A weakly educated population that is worried about its job security and running a kitchen on hyper-inflated prices becomes a win-win situation for the power-enjoying minority that rules the majority. When you preoccupy the masses with basic inanities, no one is going to raise their voice against injustice. Between making ends meet and cradling a dysfunctional national psyche, the masses just do not have the time. Promotions are never performance based; seniors are asked about their thoughts concerning candidate hopefuls in the form of the Annual Confidential Report (ACR). The ruling class also asks itself: which doctor is most useful to our particular agenda? Who can be easily moulded and who has principles?
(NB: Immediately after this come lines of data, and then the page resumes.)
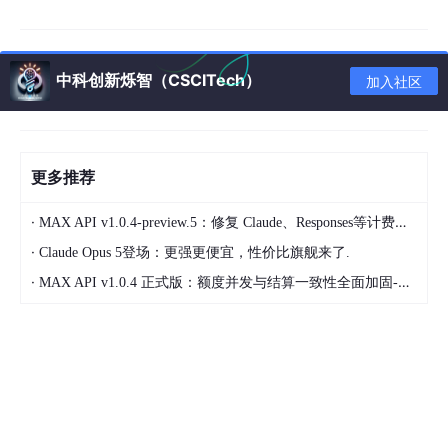
字
符/
作用（零基础版）
例子
中科创新烁智（CSCITech）
加入社区
符号
告诉Python“里面的内容是原始字
r'内
r'你好'
→ 搜索
符串”（避免特殊符号被误解），必
容'
“你好”这个词
更多推荐
须加
r
和引号。
·
MAX API v1.0.4-preview.5：修复 Claude、Responses等计费问题，前端体验补强
表示“或者”，匹
·
Claude Opus 5登场：更强更便宜，性价比旗舰来了.
`
`
配多个关键词中
的一个。
·
MAX API v1.0.4 正式版：额度并发与结算一致性全面加固-计费零遗漏 · 并发零透支 · 结算零重放
r'订单(\d+)'
→
分组，把要提取的部分括起来（比
()
提取“订单”后的
如提取订单号）。
数字
\d
{5}
→ 匹配5
匹配任意数字（0-9），等价于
The West has come out of this personal bias. Their criteria are performance-based with the usefulness of the doctor for his institution always kept in mind. They regularly monitor their punctuality, work, competence and relations with patients and their own colleagues. They do not victimise the individual in case something goes wrong; rather inquiries are directed to find out the reasons behind any professional lapse and recommendations are made on how to rectify it. If someone is found in a compromising position, he is given a chance to clarify and improve himself. This is how systems are made — not by a few people but by all the stakeholders.


We are losing our educated people. There is a brain drain that is directed towards the US, UK, Australia and even Saudi Arabia and the Middle East. They are leaving because of malicious manoeuvres that aim to discredit professionalism because of insecure leaders in the vocational realm. This must be addressed, lest even our political leaders will one day also have to make do with medical quacks.